Local library programs invite teens to express creativity


An exhibit in the gallery of the Sunrise Library highlights not just the talent of local teens but also the variety of programs offered to teens at local libraries.

The "Art in Action: Spring Break Teen Camp Art Exhibition," scheduled to be on display through Friday, features work completed at teen art camps at the Sunrise Library, 5400 Harris Ave., and Whitney Library, 5175 E. Tropicana Ave.

"It went really well," said Dikka Rian, the instructor for the Sunrise Library sections. "My only complaint is that I wish we'd had more teens take advantage of the program. It would have been nice to have a few more people there."

Rian said that for many of the students, it was the only opportunity to take an art class.

"One of the students told me she wanted to take art in middle school, but they didn't have it," Rian said. "Several of the middle and high schools in this area have dropped art from their curriculum."

Rian spent three days teaching kids from nearby high schools and middle schools subjects such as Chinese painting with pen ink and watercolor, printmaking and creating folded paper reliefs based on fractals in nature.

"It was a different kind of teaching for me," said Rian, who teaches art at Hickey Elementary School, 2450 N. Hollywood Blvd. "I've heard people say that the only difference between teaching kids and teaching adults is the size of the chairs. I thought the teens might be a little more sophisticated. They seemed a little shy, but I guess that's the nature of adolescence. They must have enjoyed it. They all came for all the sessions."

The other element Rian had to adjust was the pace of the lessons.

"Everything had to be done in one day, so it was an interesting challenge," she said.

The spring break art programs were offered at five sites across the valley, including the Whitney Library, where teens learned bookmaking, comic strip creations and puppet construction from instructor Stacy Rice.

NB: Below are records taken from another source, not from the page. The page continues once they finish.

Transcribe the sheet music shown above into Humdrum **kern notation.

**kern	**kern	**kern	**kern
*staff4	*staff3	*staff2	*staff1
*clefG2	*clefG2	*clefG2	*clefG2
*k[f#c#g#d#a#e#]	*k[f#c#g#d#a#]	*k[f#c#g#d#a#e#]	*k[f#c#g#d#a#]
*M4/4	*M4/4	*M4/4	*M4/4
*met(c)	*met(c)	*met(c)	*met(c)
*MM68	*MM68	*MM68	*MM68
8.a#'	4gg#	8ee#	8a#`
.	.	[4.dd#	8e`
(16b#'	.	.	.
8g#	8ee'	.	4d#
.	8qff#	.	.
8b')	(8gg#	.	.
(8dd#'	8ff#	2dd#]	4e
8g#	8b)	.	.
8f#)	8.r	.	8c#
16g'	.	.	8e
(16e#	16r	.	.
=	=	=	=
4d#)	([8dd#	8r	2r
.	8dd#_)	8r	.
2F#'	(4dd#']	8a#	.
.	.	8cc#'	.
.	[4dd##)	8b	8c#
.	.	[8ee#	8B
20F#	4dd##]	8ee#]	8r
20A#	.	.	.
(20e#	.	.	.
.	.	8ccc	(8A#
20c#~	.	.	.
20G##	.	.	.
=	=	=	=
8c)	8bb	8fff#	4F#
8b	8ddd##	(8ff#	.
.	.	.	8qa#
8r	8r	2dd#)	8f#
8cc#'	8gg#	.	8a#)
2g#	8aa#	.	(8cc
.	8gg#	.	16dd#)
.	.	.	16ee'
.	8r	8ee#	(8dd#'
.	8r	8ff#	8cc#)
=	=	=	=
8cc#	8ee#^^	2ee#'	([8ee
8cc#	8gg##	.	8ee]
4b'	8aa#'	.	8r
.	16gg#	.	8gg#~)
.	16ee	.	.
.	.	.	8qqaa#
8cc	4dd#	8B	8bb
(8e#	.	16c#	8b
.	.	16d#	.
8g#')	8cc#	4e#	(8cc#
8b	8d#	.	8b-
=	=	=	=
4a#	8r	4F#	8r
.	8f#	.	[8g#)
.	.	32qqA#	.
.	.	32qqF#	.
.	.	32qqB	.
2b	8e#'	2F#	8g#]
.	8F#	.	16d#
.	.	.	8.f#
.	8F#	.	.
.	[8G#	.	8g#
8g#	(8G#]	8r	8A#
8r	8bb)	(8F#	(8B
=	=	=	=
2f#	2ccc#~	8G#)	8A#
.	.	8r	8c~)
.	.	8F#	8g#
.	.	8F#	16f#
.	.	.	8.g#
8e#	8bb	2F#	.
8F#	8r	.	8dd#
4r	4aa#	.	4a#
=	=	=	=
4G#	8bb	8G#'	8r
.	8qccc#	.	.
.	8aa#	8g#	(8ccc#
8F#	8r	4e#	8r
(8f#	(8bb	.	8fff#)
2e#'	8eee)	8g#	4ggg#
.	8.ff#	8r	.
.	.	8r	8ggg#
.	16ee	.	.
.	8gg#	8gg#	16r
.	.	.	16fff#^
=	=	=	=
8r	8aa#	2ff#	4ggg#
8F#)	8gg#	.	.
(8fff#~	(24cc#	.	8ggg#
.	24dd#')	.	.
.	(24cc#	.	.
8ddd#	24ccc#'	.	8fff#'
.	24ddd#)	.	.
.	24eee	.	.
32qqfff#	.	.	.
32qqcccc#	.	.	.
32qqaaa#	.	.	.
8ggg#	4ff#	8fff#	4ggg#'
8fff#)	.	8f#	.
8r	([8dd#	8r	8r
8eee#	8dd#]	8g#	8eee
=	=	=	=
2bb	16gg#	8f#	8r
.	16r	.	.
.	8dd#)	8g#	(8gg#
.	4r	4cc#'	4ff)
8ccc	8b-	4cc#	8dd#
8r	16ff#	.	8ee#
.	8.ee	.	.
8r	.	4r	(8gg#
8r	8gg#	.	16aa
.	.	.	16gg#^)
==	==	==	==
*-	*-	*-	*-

The program was funded in part by a grant from the Nevada Arts Council and the National Endowment for the Arts. Rian said she felt the program was a success, and she believes the library district will offer the program again next spring break and perhaps even expand it.

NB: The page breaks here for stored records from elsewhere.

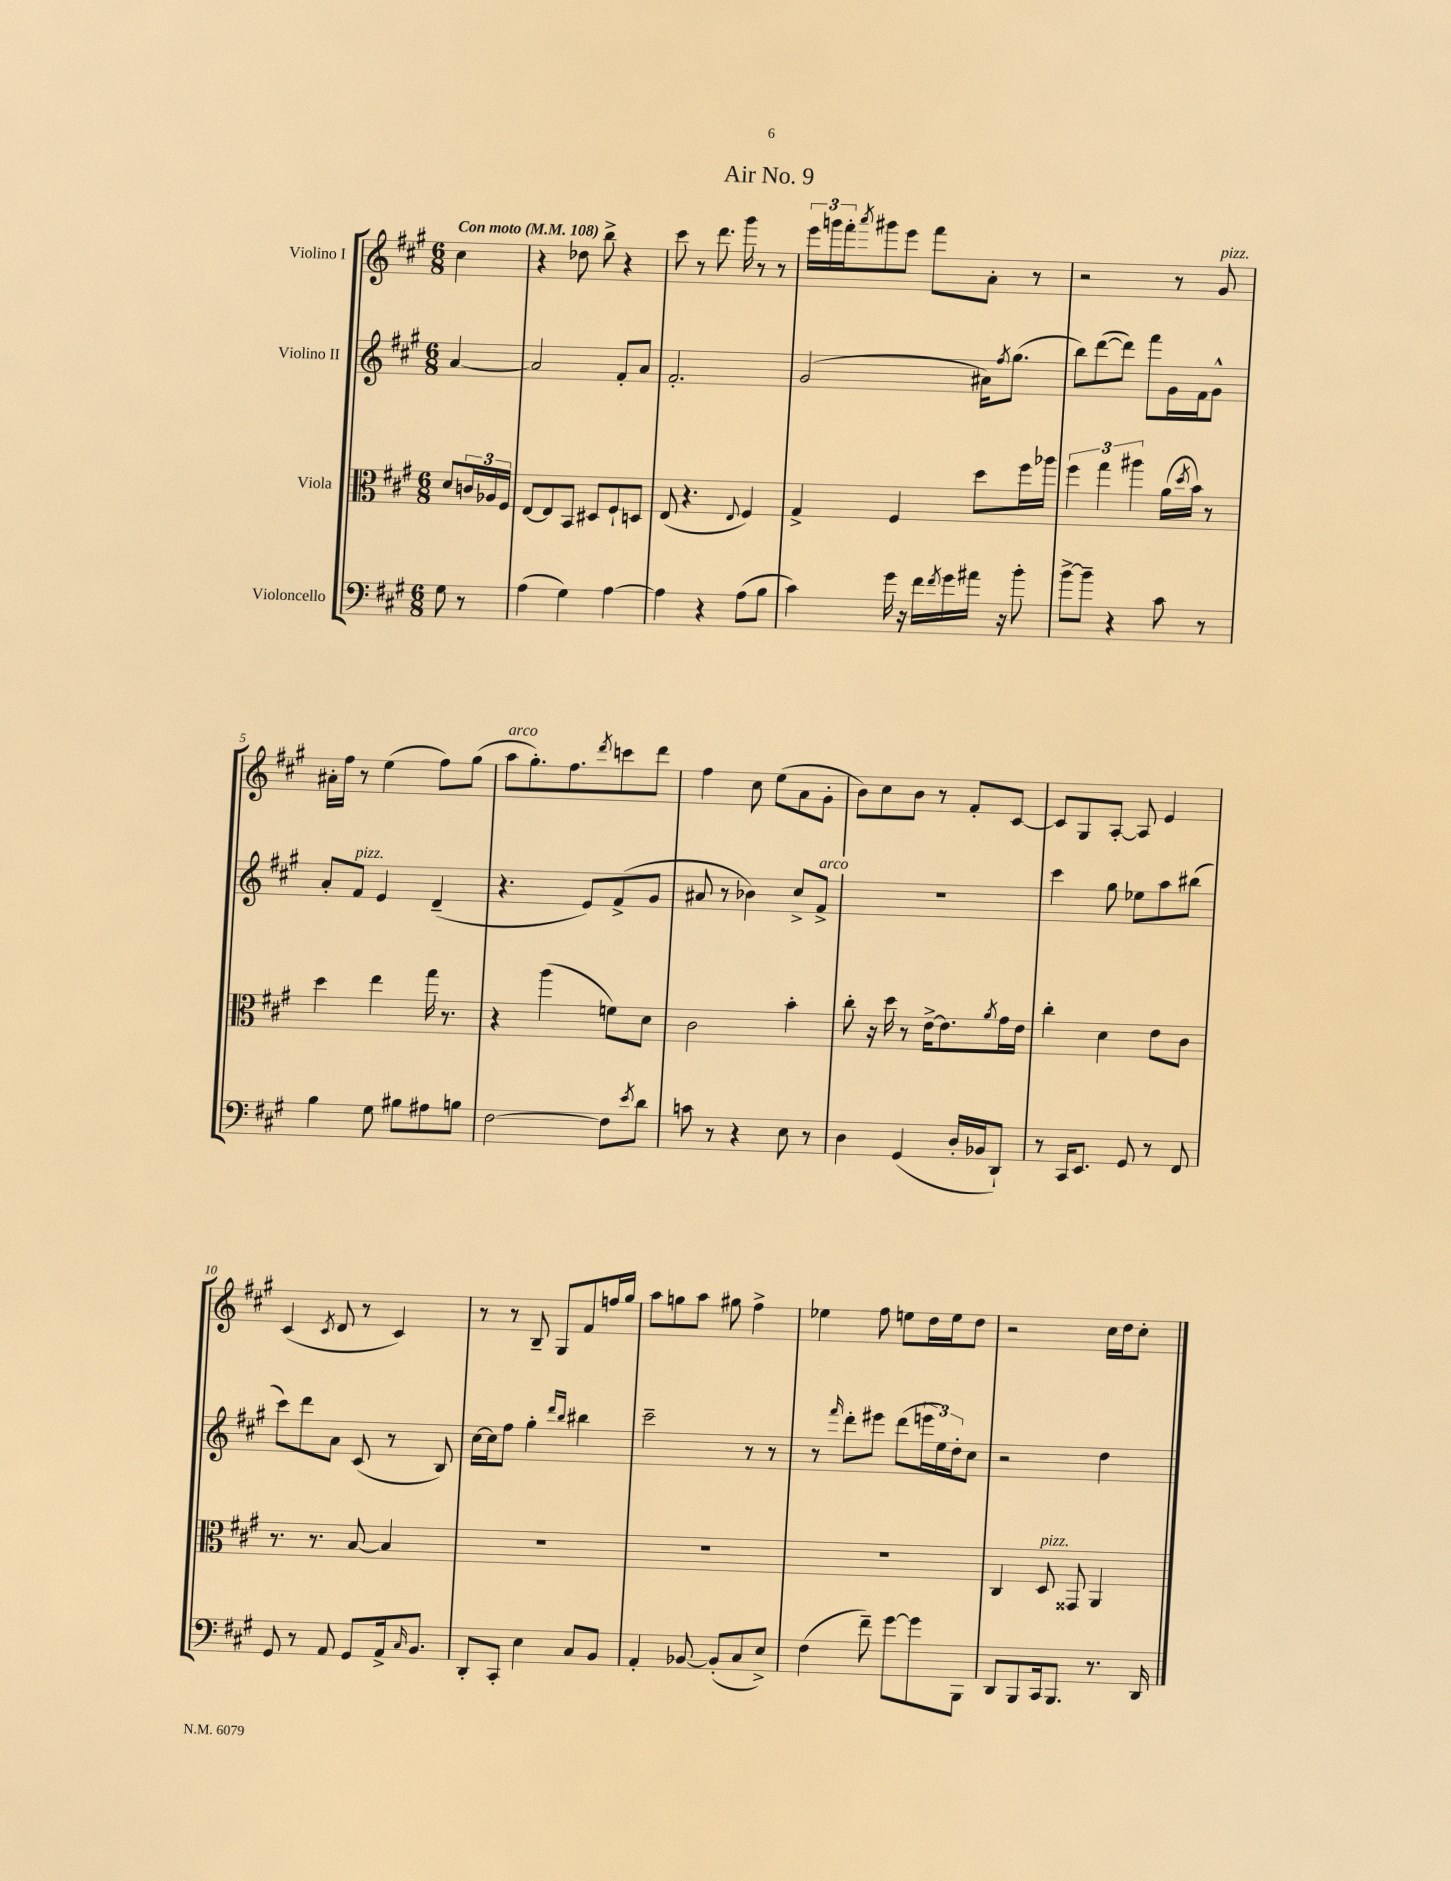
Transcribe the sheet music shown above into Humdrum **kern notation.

**kern	**kern	**kern	**kern
*part4	*part3	*part2	*part1
*staff4	*staff3	*staff2	*staff1
*I"Violoncello	*I"Viola	*I"Violino II	*I"Violino I
*clefF4	*clefC3	*clefG2	*clefG2
*k[f#c#g#]	*k[f#c#g#]	*k[f#c#g#]	*k[f#c#g#]
*M6/8	*M6/8	*M6/8	*M6/8
*MM108	*MM108	*MM108	*MM108
=	=	=	=
!	!	!	!LO:TX:a:B:t=Con moto
8G#\	8d/L	[4a/	4cc#\
8r	24cn/L	.	.
.	24A-X/	.	.
.	24F#/JJ	.	.
=1	=1	=1	=1
(4A\	[8E/L	2a/]	4r
.	8E/]	.	.
4G#\)	8BB/J	.	8dd-X\
.	8D#X/L	.	8bb^\
[4A\	8F#`/	8f#'/L	4r
.	8Dn/J	8a/J	.
=2	=2	=2	=2
4A\]	(8E/	2.f#'/	8ccc#\
.	4.r	.	8r
4r	.	.	8.ddd\
.	.	.	16ggg#\
.	8qqE/	.	.
(8A\L	4F#/)	.	8r
8B\J	.	.	8r
=3	=3	=3	=3
4c#\)	4G#^/	(2g#/	24eee\LL
.	.	.	24gggn\
.	.	.	24fff#'\J
.	.	.	8qaaa/
.	.	.	8ggg#X\
16g#\	4F#/	.	8eee\J
16r	.	.	.
16f#\LL	.	.	8fff#\L
8qf#/	.	.	.
16g#\	.	.	.
16a#X\JJ	8dd\L	16a#X\KL)	8a'\J
.	.	8qff#/	.
16r	.	(8.gg#\J	.
8b'\	16ff#\L	.	8r
.	16aa-X\JJ	.	.
=4	=4	=4	=4
[8b^\L	6ff#\	8bb\L)	2r
8b~\J]	.	([8ddd\	.
.	6gg#\	.	.
4r	.	8ddd\J])	.
.	6aa#X\	.	.
.	.	8fff#\L	.
8c#\	(16a\LL	16g#\L	8r
.	8qdd/	.	.
.	16b\JJ)	16f#\J	.
!	!	!	!LO:TX:a:i:t=pizz.
8r	8r	8g#^^\J	8g#/
!!LO:LB:g=z
=5	=5	=5	=5
4B\	4dd\	8a'/L	16a#X'\LL
.	.	.	16ff#\JJ
!	!	!LO:TX:a:i:t=pizz.	!
.	.	8f#/J	8r
8G#\	4ee\	4e/	(4ee\
8B#X\L	.	.	.
8A#X\	16gg#\	(4d~/	8ff#\L)
.	8.r	.	.
8Bn\J	.	.	(8gg#\J
=6	=6	=6	=6
!	!	!	!LO:TX:a:i:t=arco
[2F#\	4r	4.r	8aa\L
.	.	.	8.gg#'\)
.	(4aa\	.	.
.	.	.	8.ff#\
.	.	8e/L)	.
.	.	.	8qddd/
8F#\L]	8fn\L)	(8f#^/	8cccn\
8qe/	.	.	.
8d\J	8d\J	8g#/J	8ddd\J
=7	=7	=7	=7
8cn\	2c#\	8a#X/	4ff#\
8r	.	8r	.
4r	.	4b-X\)	8cc#\
.	.	.	(8ee\L
8E\	4b'\	8cc#^/L	8a\
!	!	!LO:TX:a:i:t=arco	!
8r	.	8f#^/J	8g#'\J
=8	=8	=8	=8
4D\	8cc#'\	2.r	8b\L)
.	16r	.	8cc#\
.	16dd\	.	.
(4GG#/	8r	.	8b\J
.	[16e^\KL	.	8r
.	8.e\]	.	.
16D'/LL	.	.	8f#'/L
16BB-X/J	.	.	.
.	8qa/	.	.
8DD`/J)	16g#\L	.	[8c#/J
.	16e\JJ	.	.
=9	=9	=9	=9
8r	4cc#'\	4ccc#\	8c#/L]
16CC#/KL	.	.	8G#/
8.EE/J	.	.	.
.	4d\	8gg#\	[8A'/J
8GG#/	.	8ee-X\L	8A/]
8r	8e\L	8aa\	4e/
8FF#/	8c#\J	(8bb#X\J	.
!!LO:LB:g=z
=10	=10	=10	=10
8GG#/	8.r	8ccc#\L)	(4c#/
8r	.	8ddd\	.
.	8.r	.	.
.	.	.	8qc#/
8AA/	.	8a\J	8d/
8GG#/L	[8B/	(8c#/	8r
16AA^/k	4B/]	8r	4c#/)
16qqC#/	.	.	.
8.BB/J	.	.	.
.	.	8B/)	.
=11	=11	=11	=11
8DD'/L	2.r	[16cc#\LL	8r
.	.	16cc#\J]	.
8CC#'/J	.	8ff#\J	8r
4E\	.	4gg#'\	8B~/
.	.	.	8G#/L
.	.	16qqddd/LL	.
.	.	16qqbb/JJ	.
8C#/L	.	4bb#X\	8f#/
8BB/J	.	.	16ffn/L
.	.	.	16gg#/JJ
=12	=12	=12	=12
4AA'/	2.r	2ccc#~\	8aa\L
.	.	.	8ggn\
[8BB-X/	.	.	8aa\J
(8BB-'/L]	.	.	8gg#X\
8C#/	.	8r	4ff#^\
8E^/J)	.	8r	.
=13	=13	=13	=13
(4F#\	2.r	8r	4ee-X\
.	.	16qqfff#/	.
.	.	8ddd'\L	.
8f#~\)	.	8eee#X\J	8ff#\
[8g#\L	.	(8ddd\L	8een\L
8g#\]	.	24eeen\L	16dd\L
.	.	24ee\)	.
.	.	.	16ee\J
.	.	24dd'\J	.
8BBB\J	.	8cc#\J	8dd\J
=14	=14	=14	=14
8DD/L	4C#/	2r	2r
8BBB/	.	.	.
!	!LO:TX:a:i:t=pizz.	!	!
16CC#/k	8D/	.	.
8.BBB/J	.	.	.
.	8GG##X/	.	.
8.r	4AA/	4dd\	16cc#\LL
.	.	.	16dd\J
.	.	.	8cc#'\J
16DD/	.	.	.
==	==	==	==
*-	*-	*-	*-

Shana Harrington, children's services department head at the Sunrise Library, said Las Vegas Valley libraries offer a wide variety of programs for teens throughout the year, including some particularly exciting ones in the summer.

"We're going to wrap up our summer reading program on July 31," she said. "It started in June, but it's not too late to sign up."

The program has readers from tots to teens logging their reading habits for prizes.

"They can sign up for the program at the library with the help of a librarian or on one of the library's public computers," Harrington said. "They just need a library card, or they can sign up with a parent's card."

Other teen programs at the Sunrise Library include volunteering opportunities and a teen advisory group. Events include a tournament featuring the competitive card game Yu-Gi-Oh! scheduled from 2:30 to 4:30 p.m. July 28.

Teen arts events still to come at the Whitney Library include a paper craft class from 3 to 4:30 p.m. Saturday, an artist's studio session from 3 to 4:30 p.m. July 20 and a teen vampire sock puppet and pizza party from 3 to 4:30 p.m. July 27.